Of course, you must have sex in order to become pregnant. However, for couples who are actively trying to conceive, there are several common traps to avoid when it comes to intimacy.
Here, we'll give you some guidelines for sex while trying to conceive. Remember that every couple is different. While some seem to become pregnant at the drop of a hat, it's not uncommon to try unsuccessfully for up to a year. If it's been more than a year and you're still not pregnant, experts recommend seeing a doctor to rule out fertility issues.
While many couples begin regulating their intimacy when they start trying to conceive, this is a mistake. Women ovulate at different times from month to month, regardless of what your ovulation calendar might say. Factors such as diet or stress can affect a woman's menstrual cycle and ovulation. If you're only having sex on pre-determined days, you may very well miss out on the days you're actually able to conceive.
To avoid this, many experts recommend that couples have sex a minimum of three times per week while they are trying to conceive. This covers the entire month, ensuring that whenever a woman ovulates, there will be live sperm present to fertilize the egg. Relax!

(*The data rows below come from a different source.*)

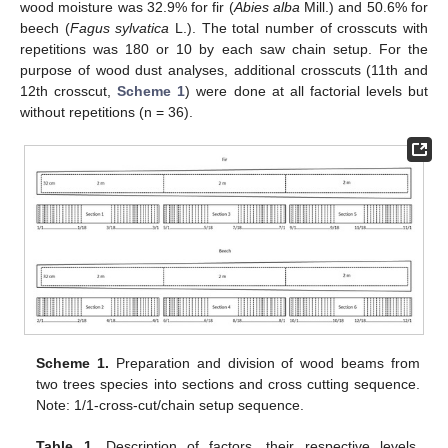
wood moisture was 32.9% for fir (
Abies alba
Mill.) and 50.6% for
beech (
Fagus sylvatica
L.). The total number of crosscuts with
repetitions was 180 or 10 by each saw chain setup. For the
purpose of wood dust analyses, additional crosscuts (11th and
12th crosscut,
Scheme 1
) were done at all factorial levels but
without repetitions (n = 36).
Scheme 1.
Preparation and division of wood beams from
two trees species into sections and cross cutting sequence.
Note: 1/1-cross-cut/chain setup sequence.
Table 1.
Description of factors, their respective levels,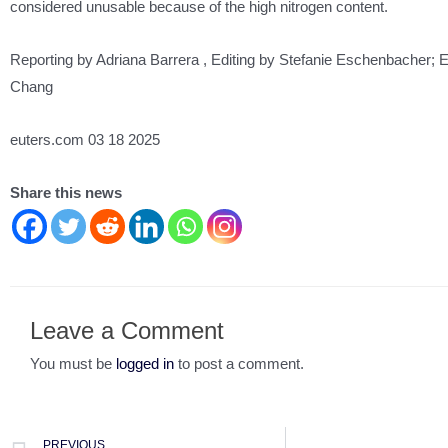
considered unusable because of the high nitrogen content.
Reporting by Adriana Barrera , Editing by Stefanie Eschenbacher; E
Chang
euters.com 03 18 2025
Share this news
Leave a Comment
You must be
logged in
to post a comment.
PREVIOUS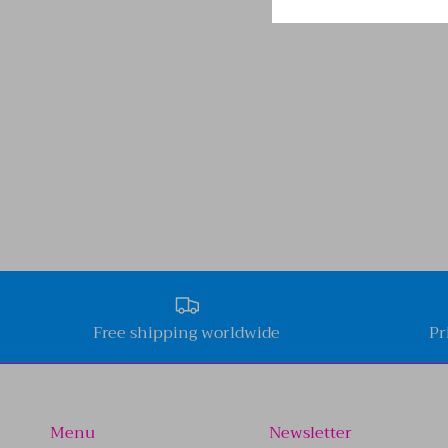
Free shipping worldwide
Pr
Menu
Newsletter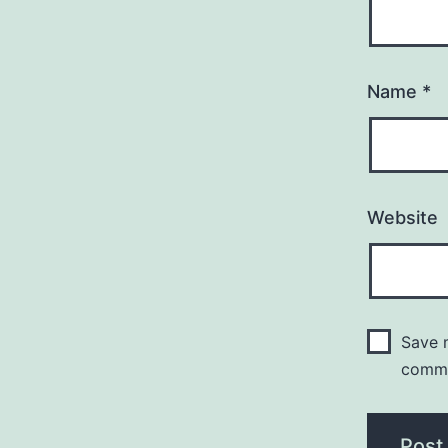
Name
*
Website
Save m
comm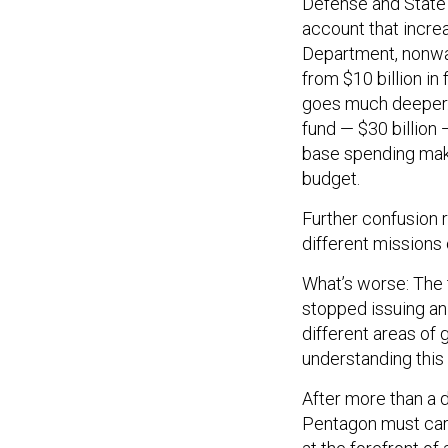
Defense and State 
account that incre
Department, nonwa
from $10 billion in 
goes much deeper. 
fund — $30 billion 
base spending make
budget.
Further confusion 
different missions
What’s worse: The 
stopped issuing an
different areas of 
understanding this
After more than a d
Pentagon must care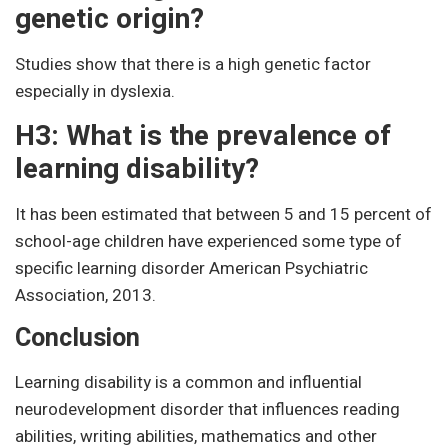
genetic origin?
Studies show that there is a high genetic factor
especially in dyslexia.
H3: What is the prevalence of
learning disability?
It has been estimated that between 5 and 15 percent of
school-age children have experienced some type of
specific learning disorder American Psychiatric
Association, 2013.
Conclusion
Learning disability is a common and influential
neurodevelopment disorder that influences reading
abilities, writing abilities, mathematics and other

Perhaps the most important thing a couple can do in regards to sex, when trying to conceive is to slow down and relax. Far too many couples take all the romance out of intimacy by creating schedules and calendars. While these are useful tools for predicting and tracking ovulation, they shouldn't be over-used. When intimacy becomes a job, instead of an enjoyable act, both partners are likely to lose interest quickly.
Losing interest in sex is not only a rather depressing situation, but it's actually a hindrance to conception! Experts have long understood that when either partner is significantly stressed, the couple is less likely to conceive. Stress lowers fertility in men and women.
In men, tension can dramatically reduce the production of testosterone, which is primarily responsible for sex drive. It also heightens levels of several hormones which contribute to a generally negative mindset. Even worse, it lowers sperm production. Not only will a man be uninterested in sex, but when he does force himself, he'll be less likely to produce viable sperm. It's a lose-lose situation.
In women, the effects are similar. Hormones responsible for pleasure and overall sex drive decrease, and toxic stress hormones abound. This makes a women uninterested in sex, even put off by the idea. It also puts the body in a state of high tension. When in this state, reproduction is the last thing the body is concerned with, and so conception is highly unlikely. Don't make this mistake.
Slow down, relax and enjoy each other. If you've already found that your intimacy has dwindled, shake things up a bit. Go out and have fun, like you did long before conception was a concern. You'll have more interest in sex if you can see each other as you did when you first met, and that happy, relaxed feeling will lead to a higher chance of conception.